I’m “biast” (con): nothing
(what is this about? see my critic’s minifesto)
Veterinary student Clover (Ellie Kendrick: Game of Thrones) returns to her family’s farm in Somerset, in southwestern England, in the wake of her brother’s death to find that her father, Aubrey (David Troughton: Doctor Who), is still wallowing in his usual noxious emotional stew: his range of feeling runs from denial to rage and nowhere else, and from there into a bottle. (This may date from the death of his wife, Clover’s mother, many years earlier, though likely from even before that.) Was her brother’s death an accident, or could he have committed suicide in the face of horrendous problems on the farm, from the devastation caused by recent flooding to the impossibility, in the era of industrial farming, of small operations like theirs being profitable?

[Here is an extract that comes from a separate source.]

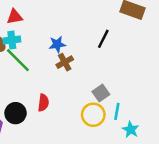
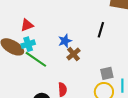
gray square: (101, 93) -> (107, 73), turned 32

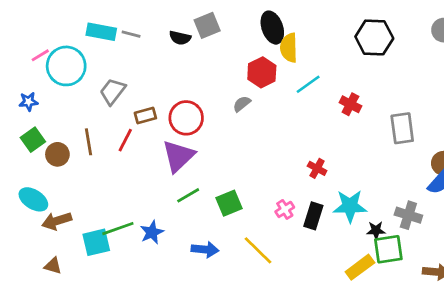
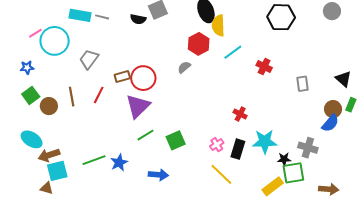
brown rectangle: (145, 116) -> (122, 76), moved
gray rectangle: (402, 128) -> (302, 84), size x0.7
cyan square: (96, 242) -> (57, 171), moved
yellow line: (258, 250) -> (221, 174), moved

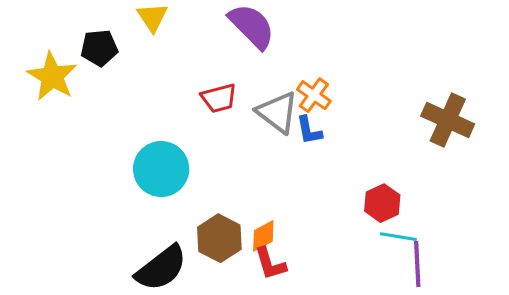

This first feature from writer-director Hope Dickson Leach wants to tackle huge personal and societal problems, from toxic masculinity to the collapse of traditional ways of life, but it does nothing but lay them out in a freak show sort of way, for us to goggle at the dismal horror. I kept waiting for an actual story to begin, but there isn’t one here, just a slow reveal of the way things are, and with no hint that they will ever change, and so The Levelling feels more like a play than a movie,
defined by a static passivity that is uncinematic in the extreme. Sharp and perceptive performances from Kendrick and Troughton don’t overcome the sense that this is little more than misery porn.
If it is attempting to clue us in to how Aubrey and Clover feel all the time — he immutably wretched; she full of hopeless despair — well, in that it succeeds.
David Troughton also has a regular gig as an ageing farmer in The Archers.